Beer duty cut gripes miss true impact of the Budget

By Brigid Simmonds

- Last updated on GMT

Related tags: Beer duty, Public house, Beer, Brewery, Pma

Beer duty is now a full nine pence per pint lower than it would have been
Beer duty is now a full nine pence per pint lower than it would have been
At the BBPA, we are still receiving a huge amount of positive feedback from across the sector about the one penny cut in beer duty in the Budget, writes chief executive Brigid Simmonds.

While it’s not quite a case of ‘what have the Romans ever done for us', I was struck by some of the negative commentary, as featured on the front page of the PMA last week.

There will always be some who will say that a one penny cut in beer duty doesn’t make much of difference to the bottom line. It is easy to portray it as just a small fraction of the price of a typical pub pint.

Yet this misses the true impact of the Budget.  

Unprecedented

Firstly, it was the third consecutive time we have seen such a cut – a truly unprecedented change in the direction of tax policy for British beer.

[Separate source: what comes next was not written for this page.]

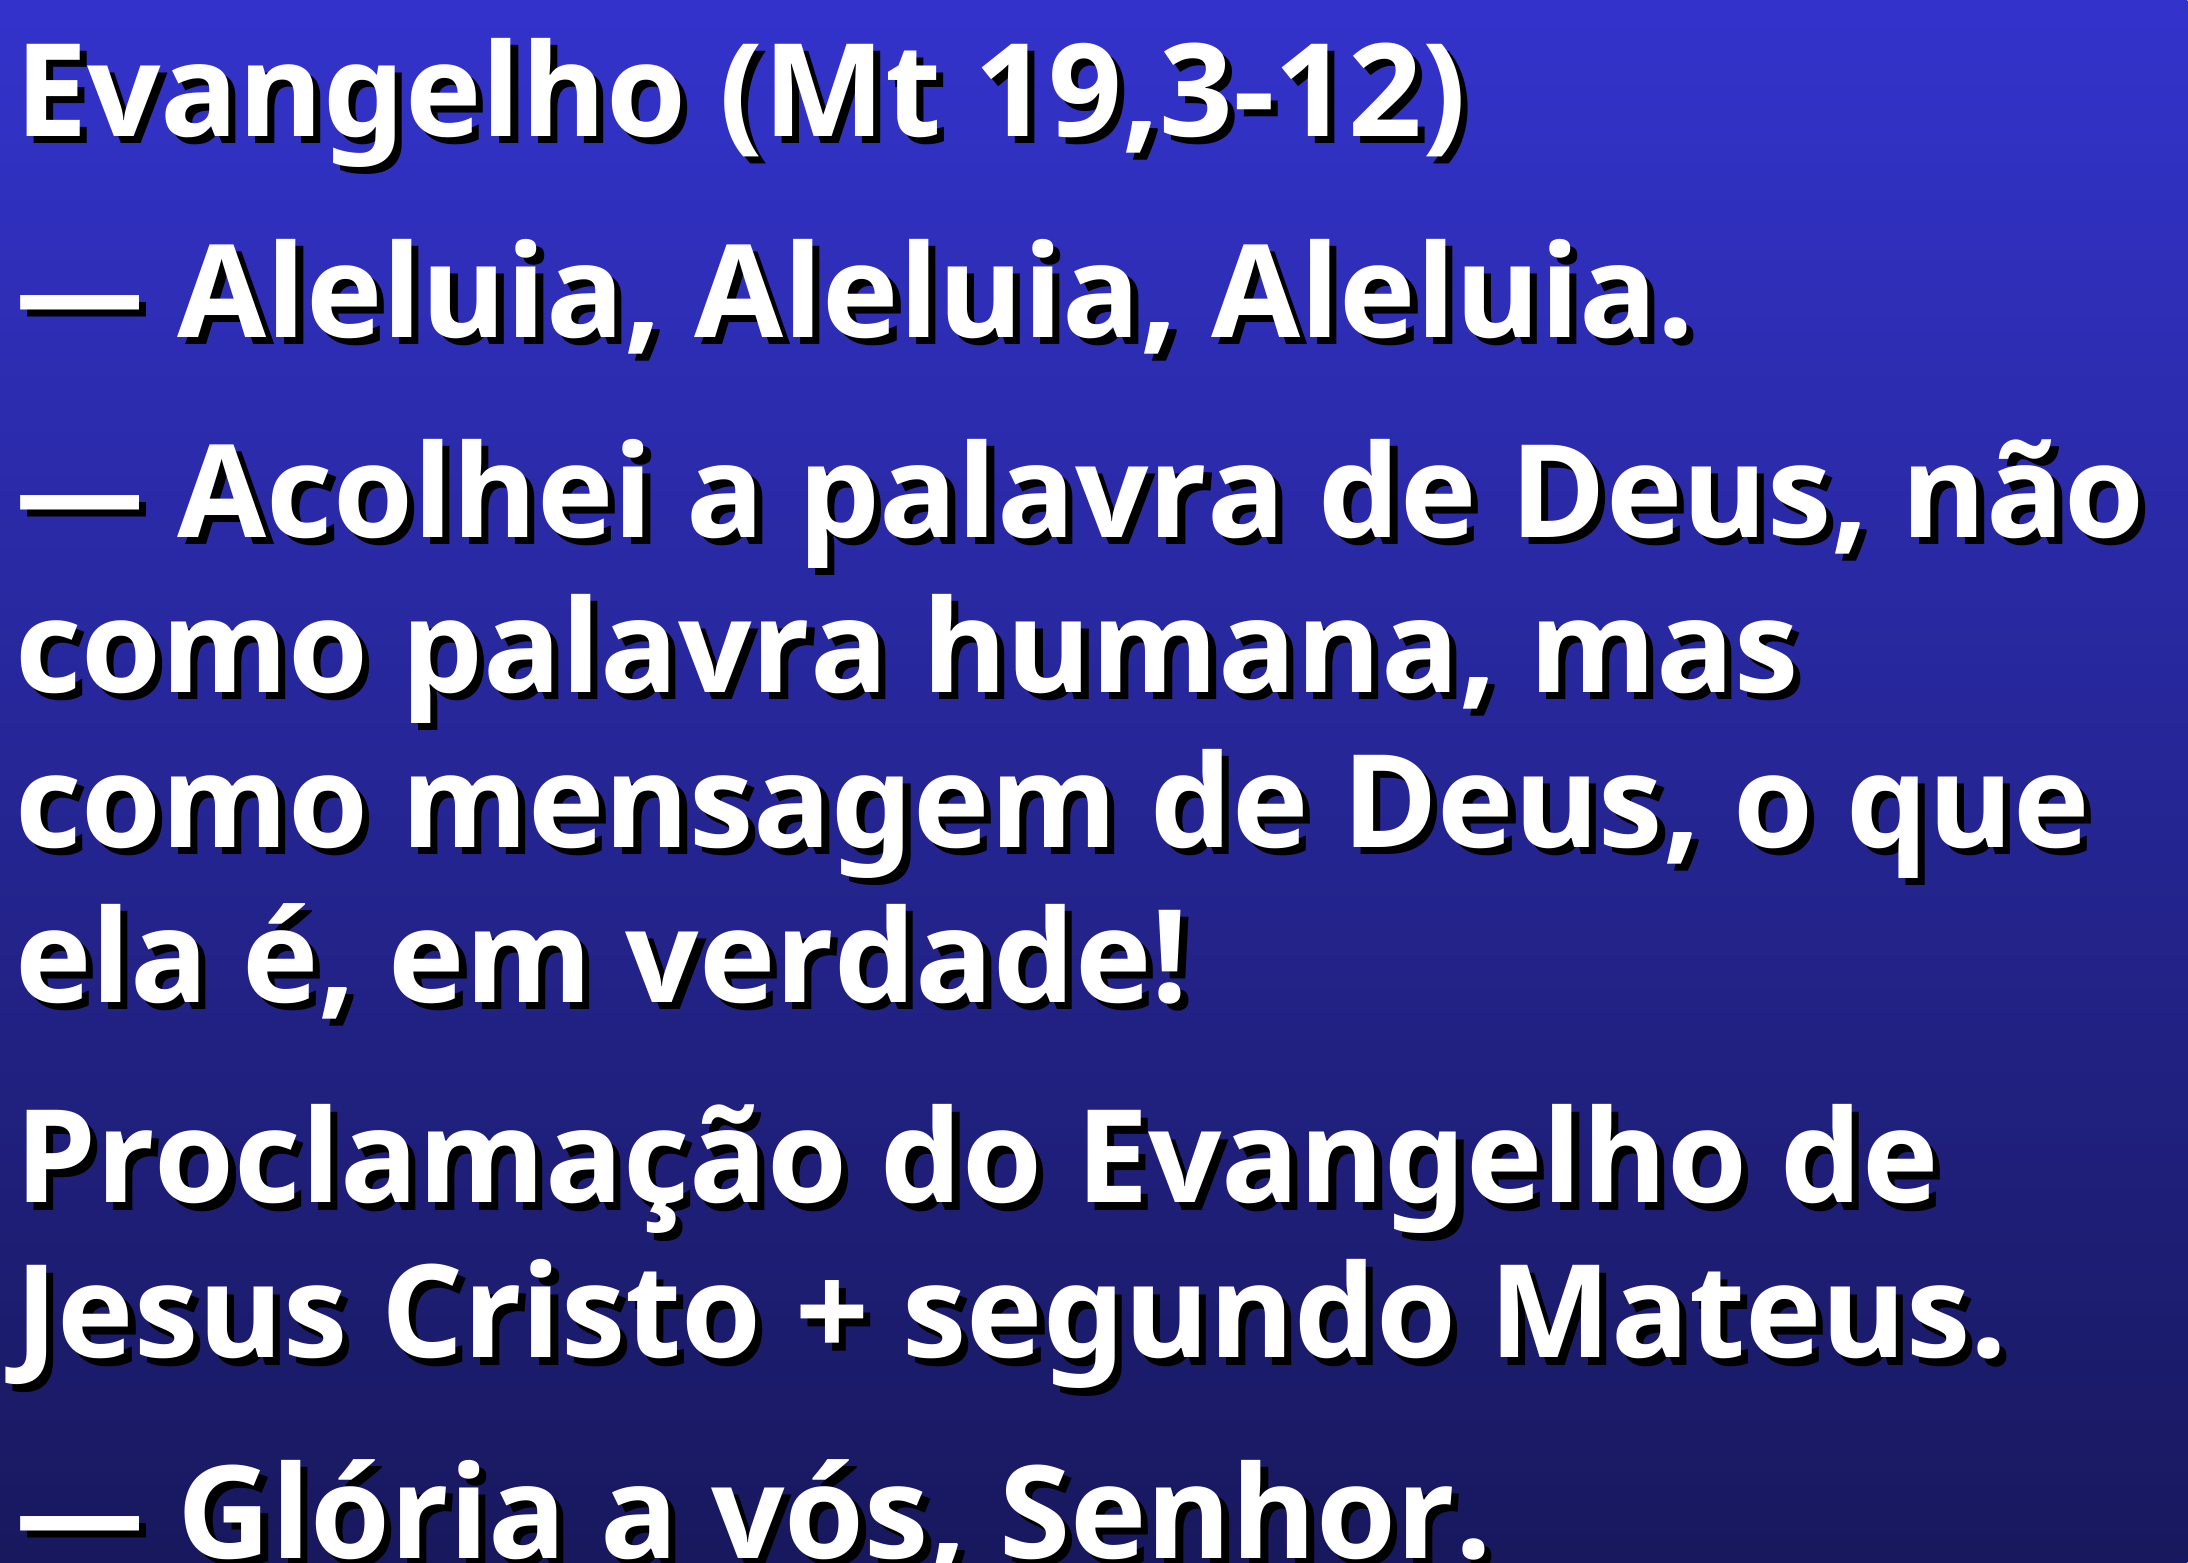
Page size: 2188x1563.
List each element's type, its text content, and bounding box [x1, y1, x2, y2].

text_box Evangelho (Mt 19,3-12) — Aleluia, Aleluia, Aleluia. — Acolhei a palavra de Deus, não como palavra humana, mas como mensagem de Deus, o que ela é, em verdade! Proclamação do Evangelho de Jesus Cristo + segundo Mateus. — Glória a vós, Senhor. Naquele tempo, 3 alguns fariseus aproximaram-se de Jesus, e perguntaram, para o tentar: "É permitido ao homem despedir sua esposa por qualquer motivo?" 4 Jesus respondeu: "Nunca lestes que o Criador, desde o início os fez homem e mulher? 5 E disse: 'Por isso, o homem deixará pai e mãe, e se unirá à sua mulher, e os dois serão uma só carne'? 6 De modo que eles já não são dois, mas uma só carne. Portanto, o que Deus uniu, o homem não separe". 7 Os fariseus perguntaram: "Então, como é que Moisés mandou dar certidão de divórcio e despedir a mulher?" 8 Jesus respondeu: "Moisés permitiu despedir a mulher, por causa da dureza do vosso coração. Mas não foi assim desde o início. 9 Por isso, eu vos digo: quem despedir a sua mulher — a não ser em caso de união ilegítima — e se casar com outra, comete adultério". 10 Os discípulos disseram a Jesus: "Se a situação do homem com a mulher é assim, não vale a pena casar-se". 11 Jesus respondeu: "Nem todos são capazes de entender isso, a não ser aqueles a quem é concedido. 12 Com efeito, existem homens incapazes para o casamento, porque nasceram assim; outros, porque os homens assim os fizeram; outros, ainda, se fizeram incapazes disso por causa do Reino dos Céus. Quem puder entender, entenda". [0, 0, 2188, 1563]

They say ‘every penny counts’, for a reason. Beer duty is now a full nine pence per pint lower than it would have been, had the Government stuck to the disastrous ‘escalator’ policy that was still the official line, just a little over two years ago.

Whilst other costs continue to rise of course, to suggest that consumers are not seeing the benefit of this change is not the case. Since the first duty cut, on-trade beer prices have been increasing at around 2% per year, the lowest increases in pub prices since 1987 when the index started.   

On top of this, net capital investment in the sector is expected to exceed £1.1bn this year.

All of this has created confidence in our sector. For the first time in a decade, beer sales grew in 2014, and we are seeing increased investment, not just in pubs, but in the beer category as whole, such as through ‘There’s a Beer for That’​ and other campaigns.

Battles

Taken together, the three duty cuts have boosted employment in the brewing and pub sector by around 20,000, with many pubs saved as highlighted in the recent CEBR report for CAMRA.

Of course there are battles to be won on business rates, licensing and the cost of regulation for pubs, but we certainly need to keep up the pressure when it comes to beer duty. Our rates of tax are still three times higher than the EU average, and an astonishing 14 times higher than in Germany.

It is going to take years to undo the damage caused by the tax rises from 2008 to 2013, but we have seen a huge step in the right direction.